P(E) = P(Sal reading on the nth day of Feb) * P(Amy reading after nth day of Feb)
P(E)=<summation of n over the 28 days of feb> P(Sal reading on the nth day)*[P(no. of days Amy works after n)*P(Amy readin on a specific day)]
no, for a single n,
let
P(Sal reading on the nth day) = A
and
[P(no. of days Amy works after n)*P(Amy readin on a specific day)]= B
Now, for A ::
A= 0 if n coresponds to a Saturday
<(28-1)C(s4)> / <(28)C(s4) * 1/113 if n does not correspond to a Saturday.
{prob that it isnt one of his holidays * prob of him reading it}
As for B ::
no of sundays in ANY given month after the nth day
of that month is given by
[ {(no of days in the month – n)- no of days between the last day of the month and the last sunday, both days inclusive}/7 ] +1,
where [.] correspond to the greatest integer function.
now the proof for this simple and i am not putting it here because its kindof hard to ecplain, but ask me if you dont understand it.
so, for february, no of sundays after the nth day is given by
nS= [{(28-n)-2}/7]+1 , (for the year 2005 only)
so, B is given by
<(n)C(a4)>/<(28)C(a4) * (1/120) * {(28-n)- nS – 0)
which is the probability that all of Amys holidays in the month are before n * prob that amy reads on a day after n, which in turn is no of days amy works/120.
now, cleary,
B= <summation over i=0 to a4><summation over n=1 to 28>
<(n)C(a4-i)>*<(28-n)C(i)>/<(28)C(a4)*(1/120)*{(28-n) – nS(<-this is a function of n)-i}
which is a much more realistic calculation than the previous method i gave.
JANUARY.
A= 0 if satday
<(31-1)C(s3)>/<(31)C(s3)> * (1/120) if not
B is the same as for feb, except change 28 to 31, refromulate nS, change all a4 to a3, and add (28-a4-4) to the part inside the brackets, ie,
B= <summation over i=0 to a3><summation over n=1 to 31>
<(n)C(a3-i)>*<(31-n)C(i)>/<(31)C(a3)*(1/120)*{(31-n) – nS(<-this is a function of n)-i+(28-4-a4)}
the same should be extrapolated to the other two months.
for each month, find A*B
then add up the 4 numbers which you get.
that be the answer.
Since i’m still in lazyland, i dont want to code the thing before i’m absolutely confident there are no stupid mistakes anywhere. So any comments will be helpful.
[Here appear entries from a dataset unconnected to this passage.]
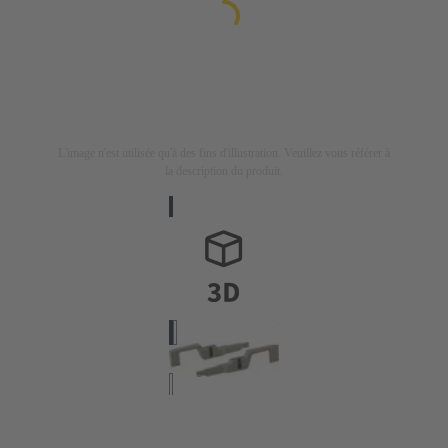
L'image n'est utilisée qu'à des fins d'illustration. Veuillez vous référer à
la description du produit.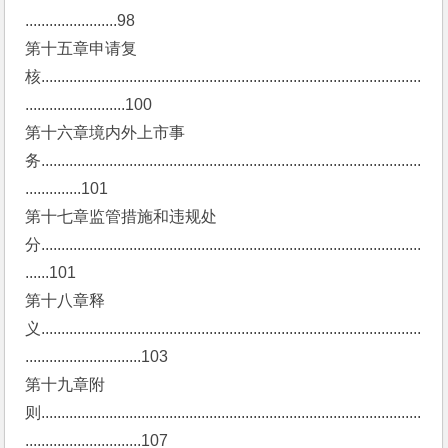
.......................98
第十五章申请复
核...............................................................................................
.........................100
第十六章境内外上市事
务...............................................................................................
..............101
第十七章监管措施和违规处
分...............................................................................................
......101
第十八章释 
义...............................................................................................
.............................103
第十九章附 
则...............................................................................................
.............................107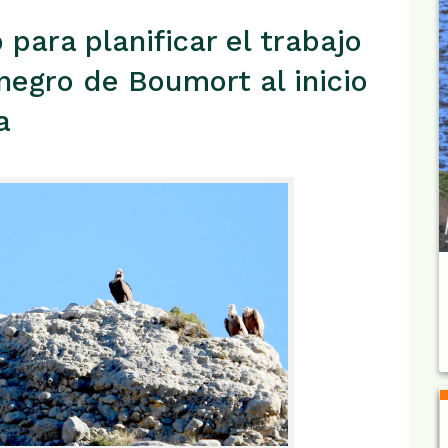
para planificar el trabajo
 negro de Boumort al inicio
a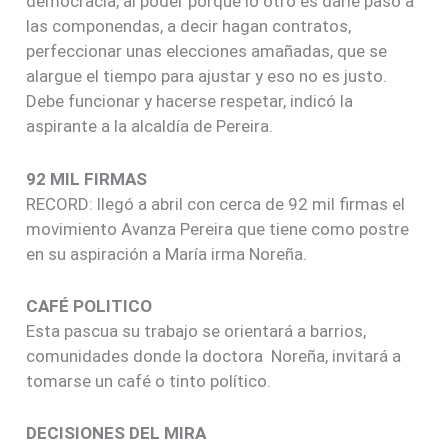
democracia, al poder porque lo otro es darle paso a
las componendas, a decir hagan contratos,
perfeccionar unas elecciones amañadas, que se
alargue el tiempo para ajustar y eso no es justo.
Debe funcionar y hacerse respetar, indicó la
aspirante a la alcaldía de Pereira.
92 MIL FIRMAS
RECORD: llegó a abril con cerca de 92 mil firmas el
movimiento Avanza Pereira que tiene como postre
en su aspiración a María irma Noreña.
CAFÉ POLITICO
Esta pascua su trabajo se orientará a barrios,
comunidades donde la doctora Noreña, invitará a
tomarse un café o tinto político.
DECISIONES DEL MIRA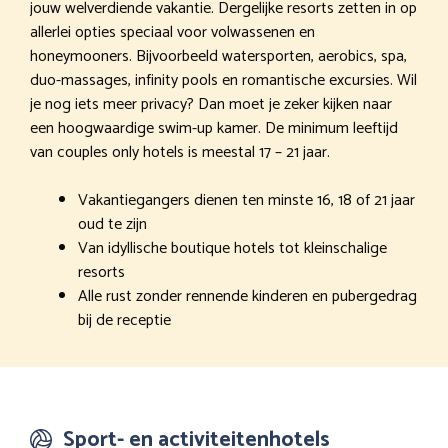
jouw welverdiende vakantie. Dergelijke resorts zetten in op
allerlei opties speciaal voor volwassenen en
honeymooners. Bijvoorbeeld watersporten, aerobics, spa,
duo-massages, infinity pools en romantische excursies. Wil
je nog iets meer privacy? Dan moet je zeker kijken naar
een hoogwaardige swim-up kamer. De minimum leeftijd
van couples only hotels is meestal 17 – 21 jaar.
Vakantiegangers dienen ten minste 16, 18 of 21 jaar
oud te zijn
Van idyllische boutique hotels tot kleinschalige
resorts
Alle rust zonder rennende kinderen en pubergedrag
bij de receptie
Sport- en activiteitenhotels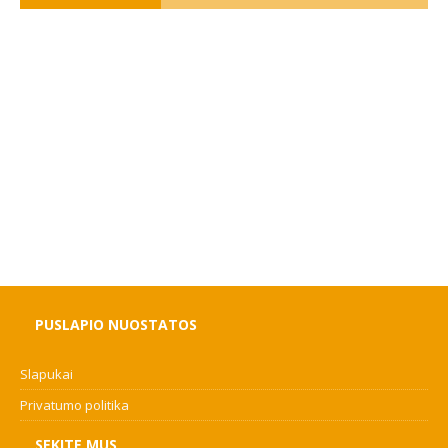
PUSLAPIO NUOSTATOS
Slapukai
Privatumo politika
SEKITE MUS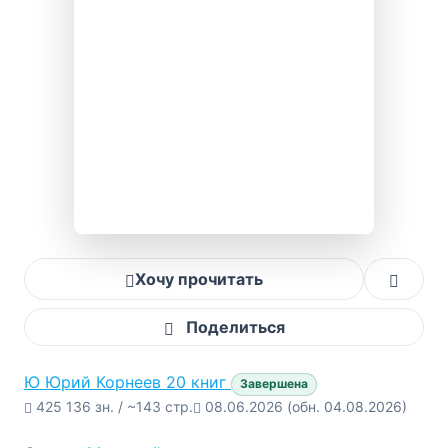
Хочу прочитать
Поделиться
Ю
Юрий Корнеев
20 книг
Завершена
425 136 зн. / ~143 стр.
08.06.2026
(обн. 04.08.2026)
damn. it changed the things. i shouldve used different brackets. i didnt save it, so i’ll retype it later. Ben, would you have the text before the program reformatted the stuff in the brackets? if you do, could you repost the above after changin the <> to something else?
I tried out the extreme limit method and got these answers.
When Amy takes her hols at the beginning of each month and salvador at the end, the answer is **.518**
When Salvador takes all his hols at the beginning of the month and Amy at the end, the answer is **.486**
These are fairly precise, so Mostly the true answer must lie between these limits.
the answer should then lie in a range of width .032, which is about 3.2%. thats a lot of uncertainity…..
and i’m stll not very sure those are the extreme cases
Hey Shashank, I tried to fix it – did it work? Sorry about that – the program strips out html code…
thanks ben. you saved me a LOT of effort. thanks.
(it must have taken you some time to fix it though…)
I’ve (finally) started work on it.
Finished February so far.
The probability of Salvador reading the application in february, with Amy reading after salvador is
0.019506.
Still working on the other months…
Correction in February’s number – it is supposed to be 0.018658
January – 0.063617
January & February – 0.82275
0.082775
im posting the numbers again..
ok. i hope its okay
The Answer
Probability – 0.493839
February – 0.027552
January – 0.0938
December – 0.137165
November – 0.235323
I believe these to be accurate.
It is the result of the algorithm I posted earlier, with a few minor changes
Did you delete my post with the answer for some reason?
oh i am quite late!!this is very early post.
someone has already taken my prize!!